Moreci: It’s nerve racking. My early Star Wars work probably suffered from that intimidation factor, because it’s so big and you’re such a big fan of it and it’s so meaningful. Star Wars for me is such a profound thing, I think you eventually have to learn the ability to separate yourself. I know what a Star Wars Story is, I’ve been living in that universe since I was like four years old. It’s been kind of liberating in a way to gain that perspective and I think it’s the same thing for anybody when they’re writing, whether you get the call to write Superman or the Teen Titans or the Fantastic Four. It’s very frightening because there’s so much history and the stakes are so high because so many people have not only so much passion for these things but also so many expectations for these things. At some point just put all that stuff to the side and say, ‘Okay, this is, this is what I know.’
The Daily: Are there any characters or properties that you dream of writing for?
Moreci: The Fantastic Four has always been something that I’ve loved since I was a kid. One of my favorite things is the Universal Monsters, like somehow being able to play in that sandbox with “Creature from the Black Lagoon” or “Dracula”… So there definitely are things that are still out there that I still have one eye toward, but for most of my time I’ve been lucky to pursue my own stuff. I think as I’ve grown and matured as a writer, it’s more about, ‘OK, what can I create, what can I do,’ and being judicious about writing things that I love because when you’re a younger writer you’re more willing to write like anything that comes along.”
The Daily: At the beginning of the pandemic, you published instructional writing tutorials on your website and you taught a Novel Writing course at the University of Wisconsin-Green Bay. Why do you teach?

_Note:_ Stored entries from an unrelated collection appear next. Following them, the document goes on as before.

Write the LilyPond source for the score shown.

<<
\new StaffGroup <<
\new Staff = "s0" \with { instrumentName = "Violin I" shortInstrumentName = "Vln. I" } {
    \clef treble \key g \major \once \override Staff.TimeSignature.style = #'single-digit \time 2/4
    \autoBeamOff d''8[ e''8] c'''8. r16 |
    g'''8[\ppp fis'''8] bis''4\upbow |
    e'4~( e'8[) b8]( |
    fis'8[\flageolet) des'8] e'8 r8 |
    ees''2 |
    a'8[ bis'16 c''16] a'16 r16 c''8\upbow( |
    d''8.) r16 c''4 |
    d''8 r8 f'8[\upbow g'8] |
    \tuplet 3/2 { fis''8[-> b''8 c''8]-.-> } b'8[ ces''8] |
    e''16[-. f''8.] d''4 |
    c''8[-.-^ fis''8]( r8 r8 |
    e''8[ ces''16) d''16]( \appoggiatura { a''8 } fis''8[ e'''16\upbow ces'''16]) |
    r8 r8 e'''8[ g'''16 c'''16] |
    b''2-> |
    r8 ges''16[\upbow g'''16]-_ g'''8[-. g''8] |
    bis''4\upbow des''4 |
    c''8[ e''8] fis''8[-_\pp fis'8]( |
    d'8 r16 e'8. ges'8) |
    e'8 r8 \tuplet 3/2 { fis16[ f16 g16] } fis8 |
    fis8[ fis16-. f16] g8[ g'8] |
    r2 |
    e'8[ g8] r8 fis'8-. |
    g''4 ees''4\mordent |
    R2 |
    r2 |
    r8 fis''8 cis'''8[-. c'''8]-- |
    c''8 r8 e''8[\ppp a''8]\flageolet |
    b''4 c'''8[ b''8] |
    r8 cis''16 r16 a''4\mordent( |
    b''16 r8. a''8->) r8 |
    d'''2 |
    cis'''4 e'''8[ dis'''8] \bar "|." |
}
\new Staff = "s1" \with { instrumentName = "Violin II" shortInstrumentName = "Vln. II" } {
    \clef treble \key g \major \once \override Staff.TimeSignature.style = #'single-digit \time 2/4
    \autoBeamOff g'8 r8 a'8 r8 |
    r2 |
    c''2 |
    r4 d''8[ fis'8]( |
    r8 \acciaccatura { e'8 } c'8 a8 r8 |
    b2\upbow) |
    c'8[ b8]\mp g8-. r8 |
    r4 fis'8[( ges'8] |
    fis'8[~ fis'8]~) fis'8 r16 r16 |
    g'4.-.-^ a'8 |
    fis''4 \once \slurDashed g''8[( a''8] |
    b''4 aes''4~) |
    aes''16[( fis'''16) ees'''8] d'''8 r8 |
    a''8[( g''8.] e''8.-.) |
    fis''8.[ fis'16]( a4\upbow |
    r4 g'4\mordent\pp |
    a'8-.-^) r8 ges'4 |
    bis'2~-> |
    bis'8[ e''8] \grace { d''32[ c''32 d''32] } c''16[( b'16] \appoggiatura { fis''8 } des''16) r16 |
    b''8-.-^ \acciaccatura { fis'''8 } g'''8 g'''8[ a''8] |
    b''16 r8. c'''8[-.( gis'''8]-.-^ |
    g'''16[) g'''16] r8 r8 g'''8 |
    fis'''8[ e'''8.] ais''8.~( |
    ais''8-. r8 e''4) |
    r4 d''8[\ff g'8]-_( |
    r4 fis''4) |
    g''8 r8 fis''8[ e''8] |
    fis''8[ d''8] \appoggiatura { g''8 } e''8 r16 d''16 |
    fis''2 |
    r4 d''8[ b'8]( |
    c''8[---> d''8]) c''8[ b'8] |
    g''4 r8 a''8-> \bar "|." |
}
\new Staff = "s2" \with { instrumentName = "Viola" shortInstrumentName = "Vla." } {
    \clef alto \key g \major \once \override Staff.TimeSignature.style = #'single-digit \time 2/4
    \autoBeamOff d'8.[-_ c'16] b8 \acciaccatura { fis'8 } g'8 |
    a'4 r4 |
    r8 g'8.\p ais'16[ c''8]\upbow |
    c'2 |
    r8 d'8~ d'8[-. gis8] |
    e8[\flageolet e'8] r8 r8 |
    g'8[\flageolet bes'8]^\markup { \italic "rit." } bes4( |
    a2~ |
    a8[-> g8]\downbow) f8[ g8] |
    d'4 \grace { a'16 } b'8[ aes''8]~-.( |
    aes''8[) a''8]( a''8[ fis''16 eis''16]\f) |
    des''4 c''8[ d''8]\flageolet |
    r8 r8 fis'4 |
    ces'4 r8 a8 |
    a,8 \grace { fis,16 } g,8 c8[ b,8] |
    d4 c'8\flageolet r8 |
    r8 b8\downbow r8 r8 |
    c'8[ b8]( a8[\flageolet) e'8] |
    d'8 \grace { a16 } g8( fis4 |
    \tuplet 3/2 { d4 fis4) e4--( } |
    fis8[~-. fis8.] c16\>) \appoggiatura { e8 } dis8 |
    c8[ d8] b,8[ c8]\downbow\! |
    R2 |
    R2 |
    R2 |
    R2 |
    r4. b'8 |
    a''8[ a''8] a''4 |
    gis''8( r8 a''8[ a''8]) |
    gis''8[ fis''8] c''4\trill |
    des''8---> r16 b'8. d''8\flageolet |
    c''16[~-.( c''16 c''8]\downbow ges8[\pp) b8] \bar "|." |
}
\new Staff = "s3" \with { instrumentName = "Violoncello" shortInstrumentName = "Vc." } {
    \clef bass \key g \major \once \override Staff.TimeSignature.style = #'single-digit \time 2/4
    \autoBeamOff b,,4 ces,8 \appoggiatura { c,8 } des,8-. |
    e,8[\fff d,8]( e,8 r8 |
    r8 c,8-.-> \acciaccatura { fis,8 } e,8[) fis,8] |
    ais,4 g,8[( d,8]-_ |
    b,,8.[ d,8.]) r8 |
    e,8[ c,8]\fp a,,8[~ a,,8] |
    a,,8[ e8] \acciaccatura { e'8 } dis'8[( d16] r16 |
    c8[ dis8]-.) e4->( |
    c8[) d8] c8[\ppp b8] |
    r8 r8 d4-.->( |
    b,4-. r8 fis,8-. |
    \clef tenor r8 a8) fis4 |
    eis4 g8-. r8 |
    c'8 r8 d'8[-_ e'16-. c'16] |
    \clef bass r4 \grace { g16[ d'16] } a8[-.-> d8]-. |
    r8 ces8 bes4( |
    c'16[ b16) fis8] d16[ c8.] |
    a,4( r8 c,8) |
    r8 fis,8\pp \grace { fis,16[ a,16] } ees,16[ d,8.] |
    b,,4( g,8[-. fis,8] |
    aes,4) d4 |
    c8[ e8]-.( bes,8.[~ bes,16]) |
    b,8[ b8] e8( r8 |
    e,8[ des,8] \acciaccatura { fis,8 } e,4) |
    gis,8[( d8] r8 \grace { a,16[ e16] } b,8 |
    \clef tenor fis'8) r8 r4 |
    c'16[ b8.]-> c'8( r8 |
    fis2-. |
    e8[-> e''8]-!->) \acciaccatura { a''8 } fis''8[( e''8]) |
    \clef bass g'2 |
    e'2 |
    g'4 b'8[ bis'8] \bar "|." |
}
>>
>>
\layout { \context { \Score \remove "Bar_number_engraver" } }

Moreci: If you can demystify the process of writing as not some magical, mystical thing — because it’s not — then I think that you can reach a lot more people and make the art of writing way more accessible and way more digestible, where people can look at it and say ‘Oh, this is something I can do. This is not just obtainable, but it’s also something that I can actually sit down and see how it works and functions.’ And I love doing that for young writers and demystifying that process. It’s daunting to tell a story from beginning, middle, end, have character growth and have a consistent theme. If you can make that process all the more easy, that’s something I’m all for. It’s just a democratization of this craft.
The Daily: What lessons have you learned from the process of writing, publishing and promoting your own work?

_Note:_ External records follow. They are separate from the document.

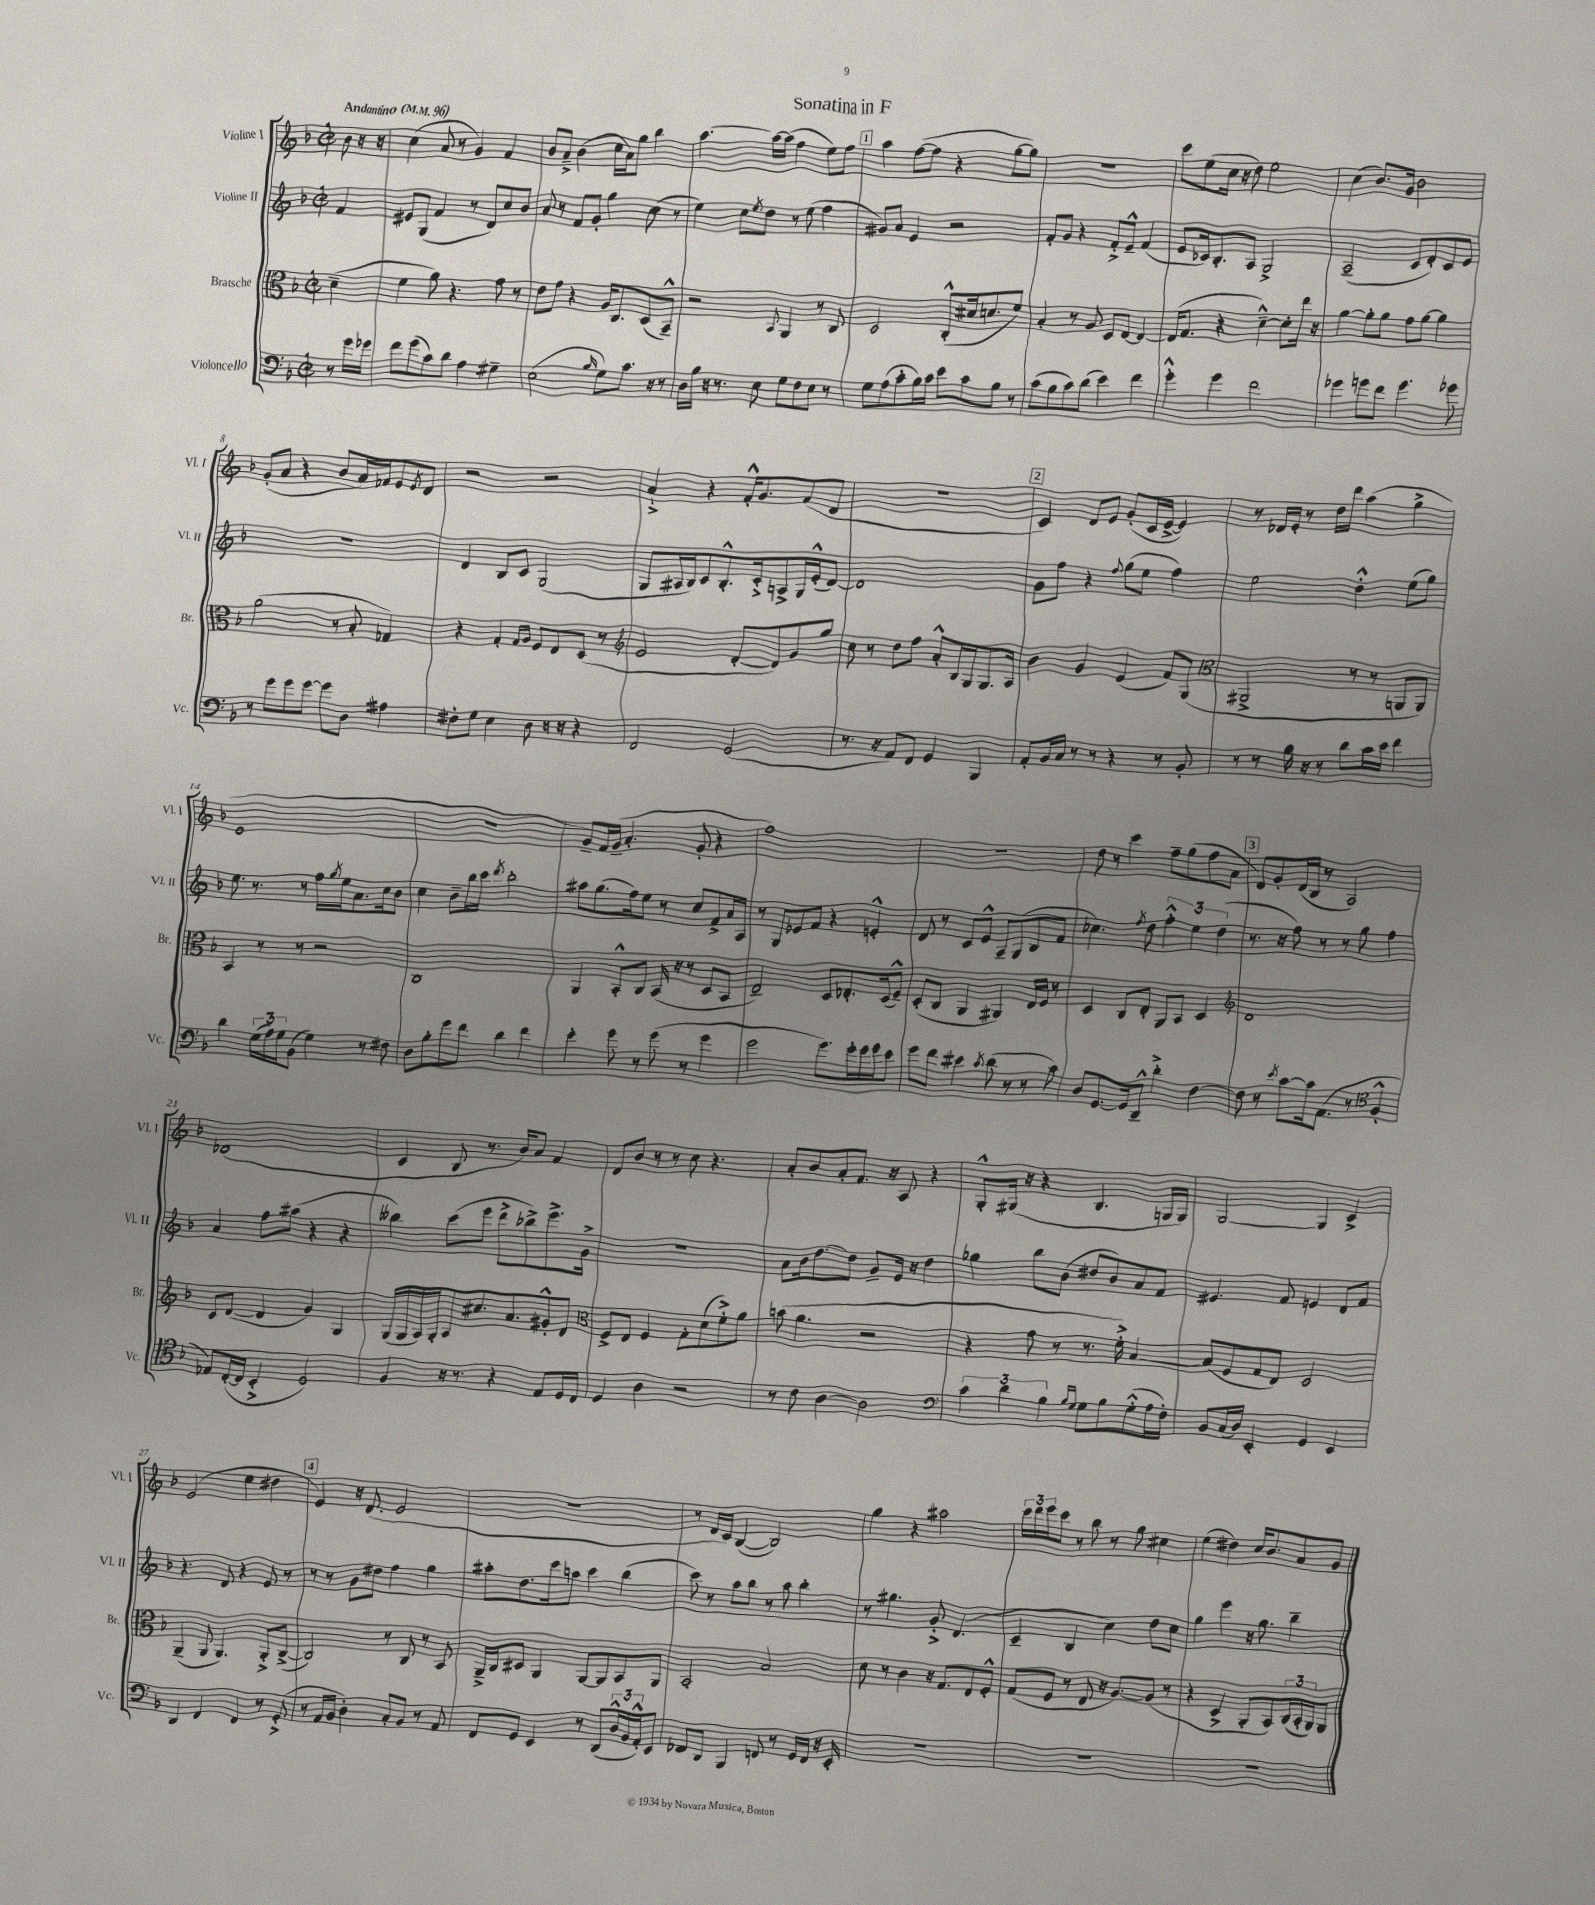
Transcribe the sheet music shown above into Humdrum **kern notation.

**kern	**kern	**kern	**kern
*staff4	*staff3	*staff2	*staff1
*clefF4	*clefC3	*clefG2	*clefG2
*k[b-]	*k[b-]	*k[b-]	*k[b-]
*M2/2	*M2/2	*M2/2	*M2/2
*met(c|)	*met(c|)	*met(c|)	*met(c|)
*MM96	*MM96	*MM96	*MM96
8r	(4d~\	4f/	8b-\
16g\LL	.	.	16r
16g-\JJ	.	.	16r
=	=	=	=
8f\L	4f\	8e#/L	(4cc\
(8g\	.	(8G/J	.
8c\)	8a\)	4f/	8a/
8d\J	4.r	.	8r
4A\	.	8r	4g/)
.	.	8d/L)	.
4G#~\	8g\	8cc/	4f/
.	8r	8b-/J	.
=	=	=	=
(2E\	8e\L	8a/	8b-/L
.	8g\J	8r	8a~^/J
.	4r	8f/L	(4b-\
.	.	8g'/J	.
16qqB-/	.	.	.
8G\L)	16A/LK	4gg\	16cc\LL
.	8.C/	.	16a\J)
8.c\J	.	.	8gg\J
.	(8D/	(8cc\	4bb-\
16r	.	.	.
8r	8BB-~^^/J)	8r	.
=	=	=	=
16D\LL	2r	4ee\)	[4.aa\
16B-\JJ	.	.	.
16r	.	.	.
8.r	.	.	.
.	.	8cc\L	.
.	.	8qee/	.
8E\	.	8dd\J	16aa\_LL
.	.	.	(16aa\]JJ
.	8qqBB-/	.	.
8G\L	4AA/	8r	4ff\
8F\	.	(8ee\	.
8E\J	8r	4ff\	8ee\L)
8r	8C/	.	8ff\J
=	=	=	=
8G\L	2D/	8g#/L)	4aa\
(8A\	.	8a/J	.
8c'\	.	4e/	([8ff\L
16B-\L)	.	.	8ff\]J
16c\JJ	.	.	.
8e\L	(8C'^^/L	2r	4r
8c\	16d#/k	.	.
.	8.d/	.	.
8B-\J	.	.	[8gg\L
8r	8f/J)	.	8gg\]J)
=	=	=	=
(8c\L	4B-'/	8f'/L	1r
8B-\	.	8g/J	.
8c\)	8r	4r	.
(8d\J	8A/	.	.
4e\)	8D/L	8f'^/L	.
.	[8E/J	8e~^^/J	.
4f\	4E/_	(4f/	.
=	=	=	=
4g'^^\	(16E/]LK	8e/L	8ccc\L
.	8.G/J	.	.
.	.	16c-/k)	(8ee\
.	.	8.B-'/	.
4g\	4r	.	16cc\Jk
.	.	.	16r
.	.	8A/J	8dd\)
2f\	[4d~^^\)	2G^/	2ee\
.	8d'\]L	.	.
.	16ee\Jk	.	.
.	16r	.	.
=	=	=	=
4g-\	[4a\	(2A~/	(4cc\
8g\L	8a'\]L	.	8.b-/L)
8f\J	8a\J	.	.
.	.	.	16g/Jk
4.g\	8g\L	8c/L	2b-\
.	[8a\J	8d'/)	.
.	4a\]	8c/	.
8g-\	.	8e/J	.
=	=	=	=
8r	(2a\	1r	(8g'/L
8g\L	.	.	8a/J
8g\	.	.	4r
[8g\J	.	.	.
8g\]L	8r	.	8b-/L
8D\J	8B-'/	.	16a/L)
.	.	.	16f-/J
4A#\	4G-/)	.	8e/
.	.	.	8qe/
.	.	.	8d/J
=	=	=	=
8F#'\L	4r	4d/	2r
8G\J	.	.	.
4E\	4G'/	8B-/L	.
.	.	8c/J	.
.	16qqG/LL	.	.
.	16qqA/JJ	.	.
8D\	8F/L	(2G/	2r
16r	8E/	.	.
16r	.	.	.
4r	(8D/J	.	.
.	8r	.	.
=	=	=	=
*	*clefG2	*	*
2FF/	2e/	8G/L	4a`^/
.	.	16A#/L	.
.	.	16B-/J)	.
.	.	8c/	4r
.	.	8.B-'^^/	.
(2GG/	[8d'/L	.	16f'^^/LK
.	.	16c'^/k	8.g/
.	8d/])	8A^/	.
.	8g/	16G/L	(8f/
.	.	(16e'^^/J	.
.	8gg/J	[8d/J)	8d/J
=	=	=	=
8.r	8cc\	1d]	1r
.	8r	.	.
16r	.	.	.
8AA/L)	8dd\L	.	.
8FF/J	8ff\J	.	.
4GG/	8a'^^/L	.	.
.	16B-/L	.	.
.	16G/J	.	.
4BBB-/	8.G/	.	.
.	16A/Jk	.	.
=	=	=	=
8AA'/L	4b-\	8g\L	4c/)
16BB-/L	.	8ff\J	.
16C/JJ	.	.	.
8r	4g/	4r	8d/L
8r	.	.	8e/J
.	.	8qqff/	.
4r	(4e/	(8gg\L	(8g'/L
.	.	8ee\J	16c/L
.	.	.	[16e^/JJ
8r	8f/L)	4ff\)	4e/])
8BB-'/	(8G/J	.	.
=	=	=	=
*	*clefC3	*	*
8r	2AA#^/	2ee\	8r
8r	.	.	16d-/LL
.	.	.	16e'/JJ
16B-\	.	.	8r
16r	.	.	.
8r	.	.	16dd\LL
.	.	.	16ddd\JJ
8d\L	8r	4dd'^^\	(4aa\
16c\L	8r	.	.
16e\JJ	.	.	.
4f\	8AA/L	(8ee\L	4gg^\
.	8AA/J)	8gg\J)	.
=	=	=	=
4d\	4BB-/	8.ee\	1e
.	.	8.r	.
(24G\LL	8r	.	.
24A\)	.	.	.
24G\J	.	.	.
(8BB-\J	8r	8r	.
4G\)	2r	16ff\LL	.
.	.	8qgg/	.
.	.	16ee\J	.
.	.	8.a\	.
8r	.	.	.
.	.	16cc\k	.
8F#\	.	8b-\J	.
=	=	=	=
8D\L	1C	4cc\	1r
8B-'\	.	.	.
8g\	.	8b-~\L	.
8f\J	.	16bb-\L	.
.	.	16ccc\JJ	.
.	.	8qddd/	.
4d\	.	2bb-'\	.
4f\	.	.	.
=	=	=	=
4e'\	4AA/	8aa#\L	8g~/L)
.	.	(8.gg\	16f/L
.	.	.	(16g~/JJ
8g\	8BB-'^^/L	.	4.a'/
.	.	16ff\k)	.
8r	8C/J	8ee\J	.
(8g\	(16BB-/	8r	.
.	16r	.	.
8r	8r	8cc/L	8g'/
4g\	8D/L	8f^/	4r
.	8BB-/J	16a/L	.
.	.	16A/JJ	.
=	=	=	=
2g\	2E~/)	8r	1ff)
.	.	8G/L	.
.	.	8e-/	.
.	.	8f/J	.
8.g\L)	8D/L	4r	.
.	8.E-'/	.	.
16g'\L	.	.	.
16g\	.	4e'^^/	.
16g\J	(16D/k	.	.
8e\J	8F~^^/J)	.	.
=	=	=	=
8g\L	(8D'/L	8d/	1r
8f\J	8C/J	8r	.
4e#\	4AA/	8c/L	.
.	.	8e^^/J	.
8qc/	.	.	.
(8d\	4AA#/)	8A~/L	.
8r	.	(8G/	.
8r	16E/LL	8B-/	.
.	16F/JJ	.	.
8c\)	8r	8f/J	.
=	=	=	=
8D/L	4D/	4.cc-\)	8dd\
[8.GG/	.	.	8r
.	8C/L	.	4ccc\
16GG/]k	.	.	.
.	.	8qff/	.
8DD~^^/J	8E'/J	8dd\	.
4d'^\	8AA/L	6ff'^^\	8ff~\L
.	8BB-/J	.	(8gg\
.	.	6ee\	.
[4F\	4D/	.	8ff\
.	.	(6dd\	.
.	.	.	8a\J
=	=	=	=
*	*clefG2	*	*
8F\]	1d	8.r	8d/L)
8r	.	.	8g'/
.	.	16r	.
8qe/	.	.	.
[8c\L	.	8ff\)	(16d/L
.	.	.	16B-/JJ
16c\]k	.	8r	8r
(8.AA\J	.	.	.
.	.	8r	2A/)
8r	.	8gg\	.
*clefC4	*	*	*
4F'^^/	.	4ff\	.
=	=	=	=
8E-/L)	8c/L	4a/	(1d-
([16C'/L	([8d/J	.	.
16C/]JJ	.	.	.
4BB-'^/	4d/]	8ff\L	.
.	.	(8aa#\J	.
2D/)	4g/)	4r	.
.	4G/	4r	.
=	=	=	=
4F/	(16G/LL	4bb--\)	4c/
.	16G/	.	.
.	16A/)	.	.
.	16G'/J	.	.
16r	8A/	(8ccc\L	8B-/
8.r	.	.	.
.	8.cc#/	8eee\J	8.r
4r	.	8ddd^\L	.
.	8.a/	.	16b-/LK)
.	.	8bb-^\)	8a/J
8E/L	8g#'^^/	8.eee^\	4f/
16D/L	8d/J	.	.
16C/JJ	.	16g^\Jk	.
=	=	=	=
*	*clefC3	*	*
4D/	8F^/L	1r	8d/L
.	8E/J	.	8b-/J
4A\	4F/	.	8r
.	.	.	8r
2r	8G'\L	.	8cc\
.	(8d\	.	4.r
.	8f'^\)	.	.
.	8a\J	.	.
=	=	=	=
8r	(8b\	8a\L	8a'/L
8c\	4.a\	16b-\k	8b-/
.	.	[8.dd\	.
[4A\	.	.	8a'/
.	.	8dd\]J	8.f/J
2A\]	2r	8g~/L	.
.	.	.	16r
.	.	16e/Jk	8A/
.	.	16r	.
.	.	4dd\	4r
=	=	=	=
*clefF4	*	*	*
6c\	4r	4gg-\	8G'^^/L
.	.	.	(16G#/Jk
6d\	.	.	.
.	.	.	16r
.	8g\	8bb-\L	4r
6B-\	.	.	.
.	8r	(8b-\J	.
16qqB-/LL	.	.	.
16qqG/JJ	.	.	.
8G\L	8.r	8dd#/L	4.B-/
8B-\	.	8b-/)	.
.	16f'^\)	.	.
(8G'^^\	[4B-/	8a/	.
16A\L	.	8f/J	16G/LL
16F'\JJ)	.	.	16G/JJ)
=	=	=	=
8BB-/L	(8B-/]L	4.e#/	[2G/
(16C/L	8F/	.	.
16D/JJ)	.	.	.
4EE'/	8G/	.	.
.	8E/J)	8f/	.
4GG/	2D/	4e/	4G/]
4EE/	.	8d/L	4c^/
.	.	8f/J	.
=	=	=	=
4DD/	(4AA~/	4.r	(2e/
4FF/	8AA/	.	.
.	4.AA/)	8d/	.
4FF/	.	4r	4ee\
8r	8AA'^/L	8e/	4dd#\
(8GG'^/	([8C^/J	8r	.
=	=	=	=
8r	2C/])	8r	4e/)
16AA/LL	.	8r	.
16BB-/JJ	.	.	.
4D'\)	.	8g\L	16r
.	.	.	(8.d/
.	.	8dd#\J	.
8C'/L	8r	4ff\	2e/
8BB-/J	8C/	.	.
8r	8r	4gg\	.
8AA/	8BB-/	.	.
=	=	=	=
8FF/L	16AA~^/LL	8aa#'\L	1r
.	16C/J	.	.
8GG/J	8D#/J	8.dd\	.
4EE/	4AA/	.	.
.	.	16ccc\k	.
.	.	8aa\J	.
8r	[8AA/L	4ccc\	.
(8DD/L	8AA/]	.	.
24D^^/L	8BB-/	(4bb-\	.
24BB-/	.	.	.
24AA'^^/J)	.	.	.
8EE/J	8AA/J	.	.
=	=	=	=
8FF-/L	2BB-'/	8ccc\)	8r
8DD/J	.	8r	16d/LL
.	.	.	16c/JJ)
4BBB-/	.	8aa\L	([4B-/
.	.	8bb-\J	.
8FF/	2B-/	8r	2B-/])
8r	.	8aa\	.
16GG/LL	.	4bb-'\	.
16FF/JJ	.	.	.
16r	.	.	.
16EE'/	.	.	.
=	=	=	=
1r	8d\	8r	4gg\
.	8r	4.gg#\	.
.	4c\	.	4r
.	16r	8g'^/	2aa#\
.	8.G/L	.	.
.	.	(4.d/	.
.	8E/	.	.
.	8F'^^/J	.	.
=	=	=	=
1r	(8G/L	4c~/	24ccc\LL
.	.	.	24ddd\
.	.	.	24eee\J
.	8F/J	.	8ccc\J
.	8r	4B-/	8r
.	8E/	.	8bb-\
.	16r	4cc\)	8r
.	[8.A/L)	.	.
.	.	.	8gg\
.	(8A/]J	8dd\L	4cc#\
.	8r	8cc\J	.
=	=	=	=
1r	4r	4gg\	(4ee\
.	4D^/	4eee\	4dd#\)
.	8AA'/L	16r	16cc/LK
.	.	8.gg\	8.b-/
.	8BB-/)	.	.
.	(24C/L	4bb-~\	8a/
.	24BB-'/	.	.
.	24AA/J)	.	.
.	8AA/J	.	8g/J
==	==	==	==
*-	*-	*-	*-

Moreci: Writing, especially getting good at writing and making a career writing, takes a long time. February 19 marked my five year anniversary of being a full-time freelance writer. I was writing before then for somewhere around 10 years regularly for journalism, comics, and prose manuscripts. It just takes time and that sucks. It could be discouraging because you don’t know if you will make it. But I would rather someone pursue it, especially if they love it, and be encouraged knowing that it is most definitely a marathon and you should not feel like you failed just because you haven’t published your book or published your comic or become a best seller by X age or X date or X amount of years. That stuff is different for every single writer. I think that that’s part of the journey and part of the excitement — that you do it forever, more or less.